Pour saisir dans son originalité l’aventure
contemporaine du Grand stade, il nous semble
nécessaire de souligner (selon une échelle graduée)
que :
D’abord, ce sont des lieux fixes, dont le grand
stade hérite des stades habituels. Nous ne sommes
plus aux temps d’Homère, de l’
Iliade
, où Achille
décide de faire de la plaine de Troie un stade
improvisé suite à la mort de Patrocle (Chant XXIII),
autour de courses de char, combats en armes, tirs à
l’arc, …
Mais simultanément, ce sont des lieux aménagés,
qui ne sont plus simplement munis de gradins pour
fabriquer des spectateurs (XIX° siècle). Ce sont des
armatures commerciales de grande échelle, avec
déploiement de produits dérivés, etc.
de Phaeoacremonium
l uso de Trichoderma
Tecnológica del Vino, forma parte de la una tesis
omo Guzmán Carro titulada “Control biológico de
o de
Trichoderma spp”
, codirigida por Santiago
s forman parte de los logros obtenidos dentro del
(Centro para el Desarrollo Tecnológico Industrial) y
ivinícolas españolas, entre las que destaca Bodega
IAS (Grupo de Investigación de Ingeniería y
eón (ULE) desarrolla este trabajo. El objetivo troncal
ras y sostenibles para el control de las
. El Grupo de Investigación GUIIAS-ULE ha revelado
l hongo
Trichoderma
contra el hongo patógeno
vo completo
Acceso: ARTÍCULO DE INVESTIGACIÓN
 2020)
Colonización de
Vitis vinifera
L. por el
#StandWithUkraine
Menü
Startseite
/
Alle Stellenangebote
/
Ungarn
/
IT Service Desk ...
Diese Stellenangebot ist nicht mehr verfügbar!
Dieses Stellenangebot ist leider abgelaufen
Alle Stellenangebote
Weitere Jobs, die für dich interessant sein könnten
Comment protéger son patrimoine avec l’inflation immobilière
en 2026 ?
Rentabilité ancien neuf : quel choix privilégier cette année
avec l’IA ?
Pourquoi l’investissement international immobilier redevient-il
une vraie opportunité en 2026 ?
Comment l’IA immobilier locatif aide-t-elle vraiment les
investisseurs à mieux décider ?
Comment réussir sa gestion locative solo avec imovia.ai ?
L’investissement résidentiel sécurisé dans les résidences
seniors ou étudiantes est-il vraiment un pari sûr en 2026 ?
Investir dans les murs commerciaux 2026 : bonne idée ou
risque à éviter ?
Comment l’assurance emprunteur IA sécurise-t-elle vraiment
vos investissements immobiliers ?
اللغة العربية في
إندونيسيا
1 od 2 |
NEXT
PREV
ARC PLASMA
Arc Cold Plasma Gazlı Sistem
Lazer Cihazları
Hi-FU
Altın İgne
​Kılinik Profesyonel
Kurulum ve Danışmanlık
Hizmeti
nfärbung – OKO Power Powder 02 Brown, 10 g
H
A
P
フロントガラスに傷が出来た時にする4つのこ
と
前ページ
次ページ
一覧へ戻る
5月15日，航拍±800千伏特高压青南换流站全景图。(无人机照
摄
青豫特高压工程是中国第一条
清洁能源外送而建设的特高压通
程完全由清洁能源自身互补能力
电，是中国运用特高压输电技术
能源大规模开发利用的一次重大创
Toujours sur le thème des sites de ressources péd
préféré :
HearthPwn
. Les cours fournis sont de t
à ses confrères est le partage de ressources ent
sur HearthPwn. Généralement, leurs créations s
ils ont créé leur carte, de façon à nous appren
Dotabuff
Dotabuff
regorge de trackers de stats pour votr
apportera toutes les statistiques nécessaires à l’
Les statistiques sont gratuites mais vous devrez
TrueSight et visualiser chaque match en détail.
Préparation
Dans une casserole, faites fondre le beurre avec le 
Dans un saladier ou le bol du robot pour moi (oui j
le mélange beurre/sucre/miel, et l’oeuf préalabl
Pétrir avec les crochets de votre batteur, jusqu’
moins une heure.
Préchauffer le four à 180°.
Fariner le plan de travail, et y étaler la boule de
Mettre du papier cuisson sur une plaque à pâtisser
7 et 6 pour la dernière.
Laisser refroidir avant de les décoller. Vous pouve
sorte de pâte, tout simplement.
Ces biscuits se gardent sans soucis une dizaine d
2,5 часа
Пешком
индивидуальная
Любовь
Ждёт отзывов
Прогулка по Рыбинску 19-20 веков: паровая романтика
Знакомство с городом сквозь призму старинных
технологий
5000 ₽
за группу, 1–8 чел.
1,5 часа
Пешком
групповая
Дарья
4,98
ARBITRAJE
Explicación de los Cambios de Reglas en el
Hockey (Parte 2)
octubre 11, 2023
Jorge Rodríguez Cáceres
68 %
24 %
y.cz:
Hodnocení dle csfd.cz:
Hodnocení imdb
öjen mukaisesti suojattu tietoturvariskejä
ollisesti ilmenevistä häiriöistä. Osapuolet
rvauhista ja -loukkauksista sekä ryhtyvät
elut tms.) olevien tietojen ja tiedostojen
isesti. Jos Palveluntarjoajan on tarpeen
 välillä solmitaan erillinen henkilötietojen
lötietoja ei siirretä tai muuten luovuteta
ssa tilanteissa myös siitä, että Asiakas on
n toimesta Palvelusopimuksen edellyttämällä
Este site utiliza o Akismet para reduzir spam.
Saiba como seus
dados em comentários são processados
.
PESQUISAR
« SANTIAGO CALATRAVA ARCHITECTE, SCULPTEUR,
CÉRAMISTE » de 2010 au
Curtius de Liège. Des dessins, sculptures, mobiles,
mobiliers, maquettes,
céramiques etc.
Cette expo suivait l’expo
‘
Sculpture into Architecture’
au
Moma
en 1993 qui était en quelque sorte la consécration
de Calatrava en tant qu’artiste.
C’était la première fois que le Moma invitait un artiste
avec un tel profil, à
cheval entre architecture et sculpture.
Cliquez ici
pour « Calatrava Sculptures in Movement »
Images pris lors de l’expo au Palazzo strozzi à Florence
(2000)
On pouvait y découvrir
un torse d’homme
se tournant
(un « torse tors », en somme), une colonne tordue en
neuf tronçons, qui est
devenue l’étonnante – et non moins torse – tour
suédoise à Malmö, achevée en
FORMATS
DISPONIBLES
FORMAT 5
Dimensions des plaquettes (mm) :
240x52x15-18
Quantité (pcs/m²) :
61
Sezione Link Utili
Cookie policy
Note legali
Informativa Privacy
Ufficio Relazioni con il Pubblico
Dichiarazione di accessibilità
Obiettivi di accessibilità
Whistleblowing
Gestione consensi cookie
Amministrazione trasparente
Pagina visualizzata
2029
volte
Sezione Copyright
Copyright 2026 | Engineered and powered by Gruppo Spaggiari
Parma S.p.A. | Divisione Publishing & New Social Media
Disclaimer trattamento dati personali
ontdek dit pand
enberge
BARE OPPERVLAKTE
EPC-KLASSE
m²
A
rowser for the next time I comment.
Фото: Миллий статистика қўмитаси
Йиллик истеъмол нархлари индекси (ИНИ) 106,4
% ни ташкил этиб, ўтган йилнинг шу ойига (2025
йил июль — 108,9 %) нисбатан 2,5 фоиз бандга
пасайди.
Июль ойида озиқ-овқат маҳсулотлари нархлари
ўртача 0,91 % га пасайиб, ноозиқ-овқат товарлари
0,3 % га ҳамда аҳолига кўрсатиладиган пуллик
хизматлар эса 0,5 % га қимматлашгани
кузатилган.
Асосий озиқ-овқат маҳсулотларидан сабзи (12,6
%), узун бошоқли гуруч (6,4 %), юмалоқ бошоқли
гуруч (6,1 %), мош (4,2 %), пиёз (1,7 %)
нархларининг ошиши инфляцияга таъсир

EXERCISE INSTRUCTIONS = Line by line, transcribe the material above without leaving anything out.

RESPONSE TO THIS EXERCISE =
Pour saisir dans son originalité l’aventure
contemporaine du Grand stade, il nous semble
nécessaire de souligner (selon une échelle graduée)
que :
D’abord, ce sont des lieux fixes, dont le grand
stade hérite des stades habituels. Nous ne sommes
plus aux temps d’Homère, de l’
Iliade
, où Achille
décide de faire de la plaine de Troie un stade
improvisé suite à la mort de Patrocle (Chant XXIII),
autour de courses de char, combats en armes, tirs à
l’arc, …
Mais simultanément, ce sont des lieux aménagés,
qui ne sont plus simplement munis de gradins pour
fabriquer des spectateurs (XIX° siècle). Ce sont des
armatures commerciales de grande échelle, avec
déploiement de produits dérivés, etc.
de Phaeoacremonium
l uso de Trichoderma
Tecnológica del Vino, forma parte de la una tesis
omo Guzmán Carro titulada “Control biológico de
o de
Trichoderma spp”
, codirigida por Santiago
s forman parte de los logros obtenidos dentro del
(Centro para el Desarrollo Tecnológico Industrial) y
ivinícolas españolas, entre las que destaca Bodega
IAS (Grupo de Investigación de Ingeniería y
eón (ULE) desarrolla este trabajo. El objetivo troncal
ras y sostenibles para el control de las
. El Grupo de Investigación GUIIAS-ULE ha revelado
l hongo
Trichoderma
contra el hongo patógeno
vo completo
Acceso: ARTÍCULO DE INVESTIGACIÓN
 2020)
Colonización de
Vitis vinifera
L. por el
#StandWithUkraine
Menü
Startseite
/
Alle Stellenangebote
/
Ungarn
/
IT Service Desk ...
Diese Stellenangebot ist nicht mehr verfügbar!
Dieses Stellenangebot ist leider abgelaufen
Alle Stellenangebote
Weitere Jobs, die für dich interessant sein könnten
Comment protéger son patrimoine avec l’inflation immobilière
en 2026 ?
Rentabilité ancien neuf : quel choix privilégier cette année
avec l’IA ?
Pourquoi l’investissement international immobilier redevient-il
une vraie opportunité en 2026 ?
Comment l’IA immobilier locatif aide-t-elle vraiment les
investisseurs à mieux décider ?
Comment réussir sa gestion locative solo avec imovia.ai ?
L’investissement résidentiel sécurisé dans les résidences
seniors ou étudiantes est-il vraiment un pari sûr en 2026 ?
Investir dans les murs commerciaux 2026 : bonne idée ou
risque à éviter ?
Comment l’assurance emprunteur IA sécurise-t-elle vraiment
vos investissements immobiliers ?
اللغة العربية في
إندونيسيا
1 od 2 |
NEXT
PREV
ARC PLASMA
Arc Cold Plasma Gazlı Sistem
Lazer Cihazları
Hi-FU
Altın İgne
​Kılinik Profesyonel
Kurulum ve Danışmanlık
Hizmeti
nfärbung – OKO Power Powder 02 Brown, 10 g
H
A
P
フロントガラスに傷が出来た時にする4つのこ
と
前ページ
次ページ
一覧へ戻る
5月15日，航拍±800千伏特高压青南换流站全景图。(无人机照
摄
青豫特高压工程是中国第一条
清洁能源外送而建设的特高压通
程完全由清洁能源自身互补能力
电，是中国运用特高压输电技术
能源大规模开发利用的一次重大创
Toujours sur le thème des sites de ressources péd
préféré :
HearthPwn
. Les cours fournis sont de t
à ses confrères est le partage de ressources ent
sur HearthPwn. Généralement, leurs créations s
ils ont créé leur carte, de façon à nous appren
Dotabuff
Dotabuff
regorge de trackers de stats pour votr
apportera toutes les statistiques nécessaires à l’
Les statistiques sont gratuites mais vous devrez
TrueSight et visualiser chaque match en détail.
Préparation
Dans une casserole, faites fondre le beurre avec le 
Dans un saladier ou le bol du robot pour moi (oui j
le mélange beurre/sucre/miel, et l’oeuf préalabl
Pétrir avec les crochets de votre batteur, jusqu’
moins une heure.
Préchauffer le four à 180°.
Fariner le plan de travail, et y étaler la boule de
Mettre du papier cuisson sur une plaque à pâtisser
7 et 6 pour la dernière.
Laisser refroidir avant de les décoller. Vous pouve
sorte de pâte, tout simplement.
Ces biscuits se gardent sans soucis une dizaine d
2,5 часа
Пешком
индивидуальная
Любовь
Ждёт отзывов
Прогулка по Рыбинску 19-20 веков: паровая романтика
Знакомство с городом сквозь призму старинных
технологий
5000 ₽
за группу, 1–8 чел.
1,5 часа
Пешком
групповая
Дарья
4,98
ARBITRAJE
Explicación de los Cambios de Reglas en el
Hockey (Parte 2)
octubre 11, 2023
Jorge Rodríguez Cáceres
68 %
24 %
y.cz:
Hodnocení dle csfd.cz:
Hodnocení imdb
öjen mukaisesti suojattu tietoturvariskejä
ollisesti ilmenevistä häiriöistä. Osapuolet
rvauhista ja -loukkauksista sekä ryhtyvät
elut tms.) olevien tietojen ja tiedostojen
isesti. Jos Palveluntarjoajan on tarpeen
 välillä solmitaan erillinen henkilötietojen
lötietoja ei siirretä tai muuten luovuteta
ssa tilanteissa myös siitä, että Asiakas on
n toimesta Palvelusopimuksen edellyttämällä
Este site utiliza o Akismet para reduzir spam.
Saiba como seus
dados em comentários são processados
.
PESQUISAR
« SANTIAGO CALATRAVA ARCHITECTE, SCULPTEUR,
CÉRAMISTE » de 2010 au
Curtius de Liège. Des dessins, sculptures, mobiles,
mobiliers, maquettes,
céramiques etc.
Cette expo suivait l’expo
‘
Sculpture into Architecture’
au
Moma
en 1993 qui était en quelque sorte la consécration
de Calatrava en tant qu’artiste.
C’était la première fois que le Moma invitait un artiste
avec un tel profil, à
cheval entre architecture et sculpture.
Cliquez ici
pour « Calatrava Sculptures in Movement »
Images pris lors de l’expo au Palazzo strozzi à Florence
(2000)
On pouvait y découvrir
un torse d’homme
se tournant
(un « torse tors », en somme), une colonne tordue en
neuf tronçons, qui est
devenue l’étonnante – et non moins torse – tour
suédoise à Malmö, achevée en
FORMATS
DISPONIBLES
FORMAT 5
Dimensions des plaquettes (mm) :
240x52x15-18
Quantité (pcs/m²) :
61
Sezione Link Utili
Cookie policy
Note legali
Informativa Privacy
Ufficio Relazioni con il Pubblico
Dichiarazione di accessibilità
Obiettivi di accessibilità
Whistleblowing
Gestione consensi cookie
Amministrazione trasparente
Pagina visualizzata
2029
volte
Sezione Copyright
Copyright 2026 | Engineered and powered by Gruppo Spaggiari
Parma S.p.A. | Divisione Publishing & New Social Media
Disclaimer trattamento dati personali
ontdek dit pand
enberge
BARE OPPERVLAKTE
EPC-KLASSE
m²
A
rowser for the next time I comment.
Фото: Миллий статистика қўмитаси
Йиллик истеъмол нархлари индекси (ИНИ) 106,4
% ни ташкил этиб, ўтган йилнинг шу ойига (2025
йил июль — 108,9 %) нисбатан 2,5 фоиз бандга
пасайди.
Июль ойида озиқ-овқат маҳсулотлари нархлари
ўртача 0,91 % га пасайиб, ноозиқ-овқат товарлари
0,3 % га ҳамда аҳолига кўрсатиладиган пуллик
хизматлар эса 0,5 % га қимматлашгани
кузатилган.
Асосий озиқ-овқат маҳсулотларидан сабзи (12,6
%), узун бошоқли гуруч (6,4 %), юмалоқ бошоқли
гуруч (6,1 %), мош (4,2 %), пиёз (1,7 %)
нархларининг ошиши инфляцияга таъсир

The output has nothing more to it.